WHAT YOU SHOULD DO: Can you render only the lines in the listing below, from the line containing "6 ans renouvelable" through the line containing "Saint-Marcellin : e", as a Markdown table with columns Row and Line, numbering each row and skipping blank lines?

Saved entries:

= = = = = = =

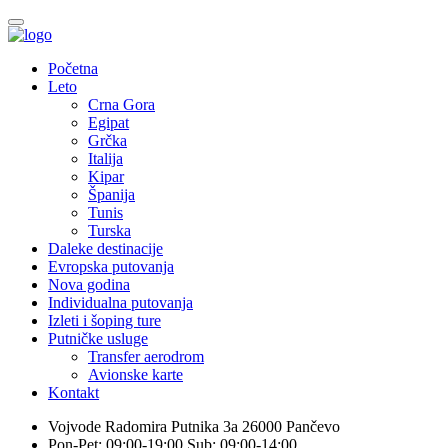
Početna
Leto
Crna Gora
Egipat
Grčka
Italija
Kipar
Španija
Tunis
Turska
Daleke destinacije
Evropska putovanja
Nova godina
Individualna putovanja
Izleti i šoping ture
Putničke usluge
Transfer aerodrom
Avionske karte
Kontakt
Vojvode Radomira Putnika 3a 26000 Pančevo
Pon-Pet: 09:00-19:00 Sub: 09:00-14:00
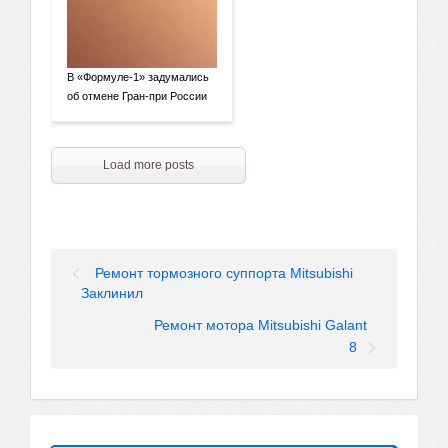
В «Формуле-1» задумались
об отмене Гран-при России
Load more posts
Ремонт тормозного суппорта Mitsubishi
Заклинил
Ремонт мотора Mitsubishi Galant
8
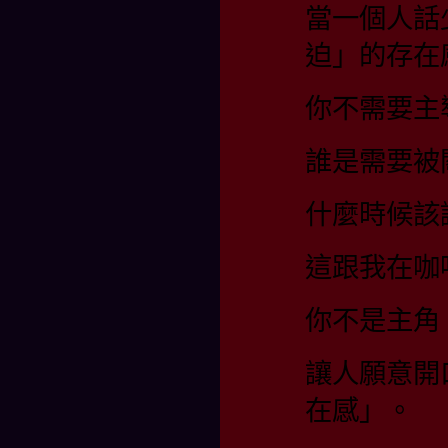
當一個人話
迫」的存在
你不需要主
誰是需要被
什麼時候該
這跟我在咖
你不是主角
讓人願意開
在感」。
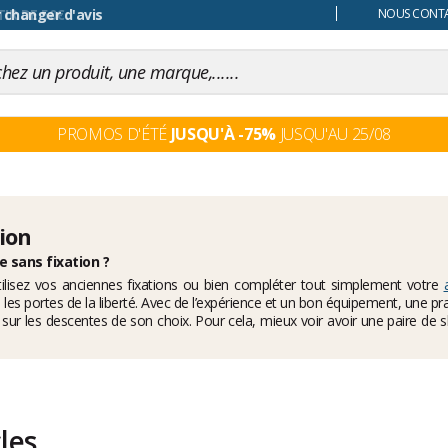
 changer d'avis
NOUS CONTAC
PROMOS D'ÉTÉ
JUSQU'À -75%
JUSQU'AU 25/08
ion
 sans fixation ?
tilisez vos anciennes fixations ou bien compléter tout simplement votre
les portes de la liberté. Avec de l’expérience et un bon équipement, une p
r les descentes de son choix. Pour cela, mieux voir avoir une paire de s
s hésistez sur la taille de votre ski de rando profitez sans plus attendre de
cles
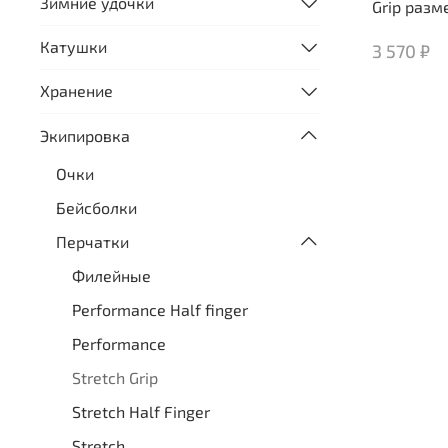
Зимние удочки
Grip разм
Катушки
3 570 ₽
Хранение
Экипировка
Очки
Бейсболки
Перчатки
Филейные
Performance Half finger
Performance
Stretch Grip
Stretch Half Finger
Stretch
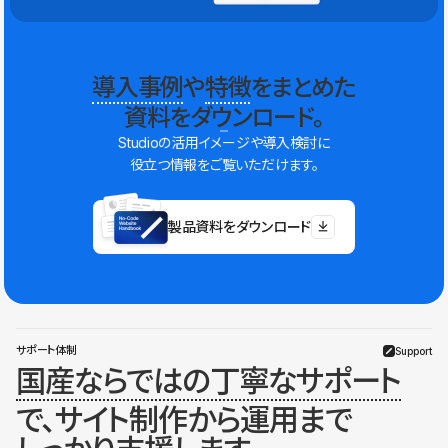
導入事例
や
特徴
をまとめた
資料をダウンロード。
Studioの活用イメージや導入検討に
役立つ情報をご覧いただけます。
製品資料をダウンロード
サポート体制
Support
国産ならではの丁寧なサポート
で、サイト制作から運用まで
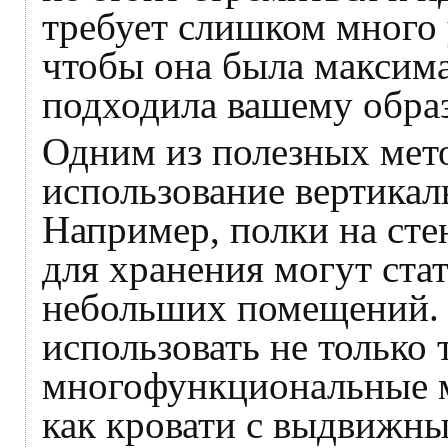
требует слишком много 
чтобы она была максим
подходила вашему обра
Одним из полезных мето
использование вертикал
Например, полки на сте
для хранения могут ста
небольших помещений. 
использовать не только
многофункциональные м
как кровати с выдвижн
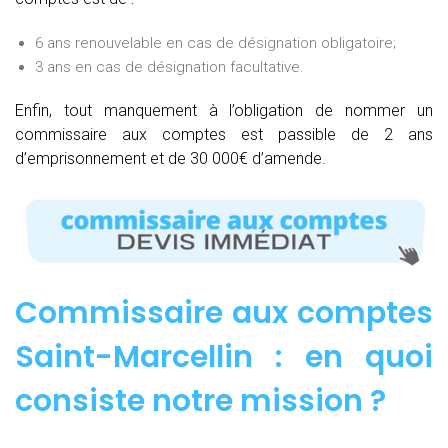
6 ans renouvelable en cas de désignation obligatoire;
3 ans en cas de désignation facultative.
Enfin, tout manquement à l’obligation de nommer un
commissaire aux comptes est passible de 2 ans
d’emprisonnement et de 30 000€ d’amende.
Commissaire aux comptes
Saint-Marcellin : e
n quoi
consiste notre mission
?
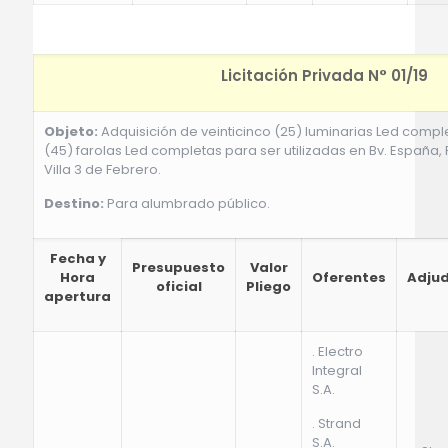
Licitación Privada N° 01/19
Objeto:
Adquisición de veinticinco (25) luminarias Led compl
(45) farolas Led completas para ser utilizadas en Bv. España, 
Villa 3 de Febrero.
Destino:
Para alumbrado público.
Fecha y
Presupuesto
Valor
Hora
Oferentes
Adjud
oficial
Pliego
apertura
. Electro
Integral
S.A.
. Strand
S.A.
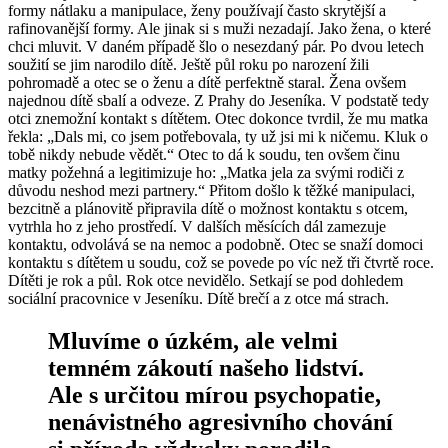
formy nátlaku a manipulace, ženy používají často skrytější a
rafinovanější formy. Ale jinak si s muži nezadají. Jako žena, o které
chci mluvit. V daném případě šlo o nesezdaný pár. Po dvou letech
soužití se jim narodilo dítě. Ještě půl roku po narození žili
pohromadě a otec se o ženu a dítě perfektně staral. Žena ovšem
najednou dítě sbalí a odveze. Z Prahy do Jeseníka. V podstatě tedy
otci znemožní kontakt s dítětem. Otec dokonce tvrdil, že mu matka
řekla: „Dals mi, co jsem potřebovala, ty už jsi mi k ničemu. Kluk o
tobě nikdy nebude vědět.“ Otec to dá k soudu, ten ovšem činu
matky požehná a legitimizuje ho: „Matka jela za svými rodiči z
důvodu neshod mezi partnery.“ Přitom došlo k těžké manipulaci,
bezcitně a plánovitě připravila dítě o možnost kontaktu s otcem,
vytrhla ho z jeho prostředí. V dalších měsících dál zamezuje
kontaktu, odvolává se na nemoc a podobně. Otec se snaží domoci
kontaktu s dítětem u soudu, což se povede po víc než tři čtvrtě roce.
Dítěti je rok a půl. Rok otce nevidělo. Setkají se pod dohledem
sociální pracovnice v Jeseníku. Dítě brečí a z otce má strach.
Mluvíme o úzkém, ale velmi
temném zákoutí našeho lidství.
Ale s určitou mírou psychopatie,
nenávistného agresivního chování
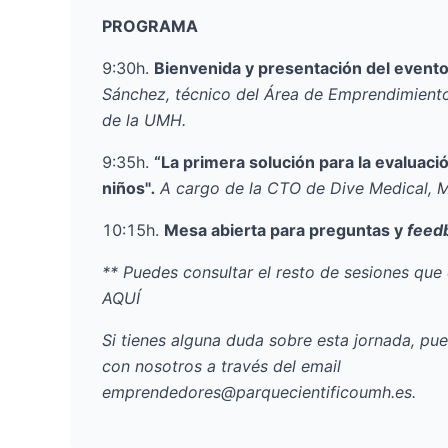
PROGRAMA
9:30h.
Bienvenida y presentación del event
Sánchez
, técnico del Área de Emprendimiento
de la UMH.
9:35h.
“La primera solución para la evaluaci
niños"
.
A cargo de la CTO de Dive Medical,
M
10:15h.
Mesa abierta para preguntas y
feed
** Puedes consultar el resto de sesiones qu
AQUÍ
Si tienes alguna duda sobre esta jornada, pu
con nosotros a través del email
emprendedores@parquecientificoumh.es
.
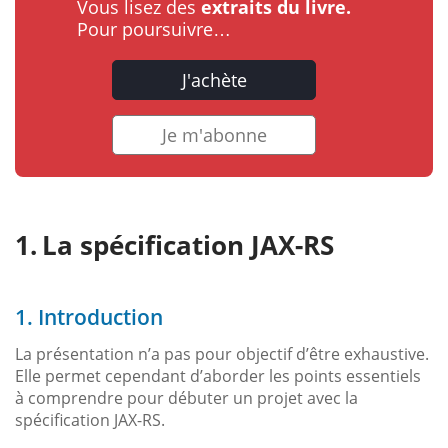
Vous lisez des
extraits du livre.
Pour poursuivre…
J'achète
Je m'abonne
La spécification JAX-RS
1. Introduction
La présentation n’a pas pour objectif d’être exhaustive.
Elle permet cependant d’aborder les points essentiels
à comprendre pour débuter un projet avec la
spécification JAX-RS.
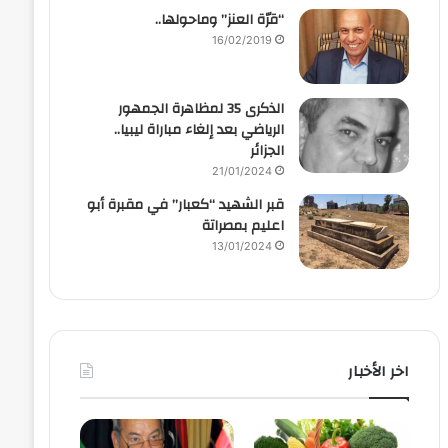
“قرّة العنز” وماحولها..
16/02/2019
الذكرى 35 لمظاهرة الجمهور
الرياضي بعد إلغاء مباراة ليبيا..
الجزائر
21/01/2024
قبر الشهيد “كعبار” في مقبرة أبو
اعليم بمصراتة
13/01/2024
اخر الأخبار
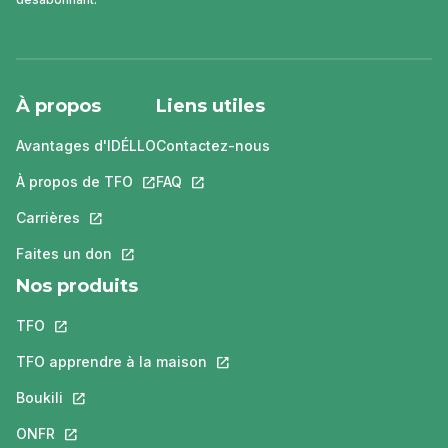
À propos
Liens utiles
Avantages d'IDÉLLO
Contactez-nous
À propos de TFO
Ce lien s'ouvrira dans un nouvel onglet.
FAQ
Ce lien s'ouvrira dans un nouvel ongle
Carrières
Ce lien s'ouvrira dans un nouvel onglet.
Faites un don
Ce lien s'ouvrira dans un nouvel onglet.
Nos produits
TFO
Ce lien s'ouvrira dans un nouvel onglet.
TFO apprendre à la maison
Ce lien s'ouvrira dans un nouvel o
Boukili
Ce lien s'ouvrira dans un nouvel onglet.
ONFR
Ce lien s'ouvrira dans un nouvel onglet.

= = = = = = =

SOLUTION FOR THIS EXERCISE:
| Row | Line |
|---|---|
| 1 | 6 ans renouvelable en cas de désignation obligatoire; |
| 2 | 3 ans en cas de désignation facultative. |
| 3 | Enfin, tout manquement à l’obligation de nommer un |
| 4 | commissaire aux comptes est passible de 2 ans |
| 5 | d’emprisonnement et de 30 000€ d’amende. |
| 6 | Commissaire aux comptes |
| 7 | Saint-Marcellin : e |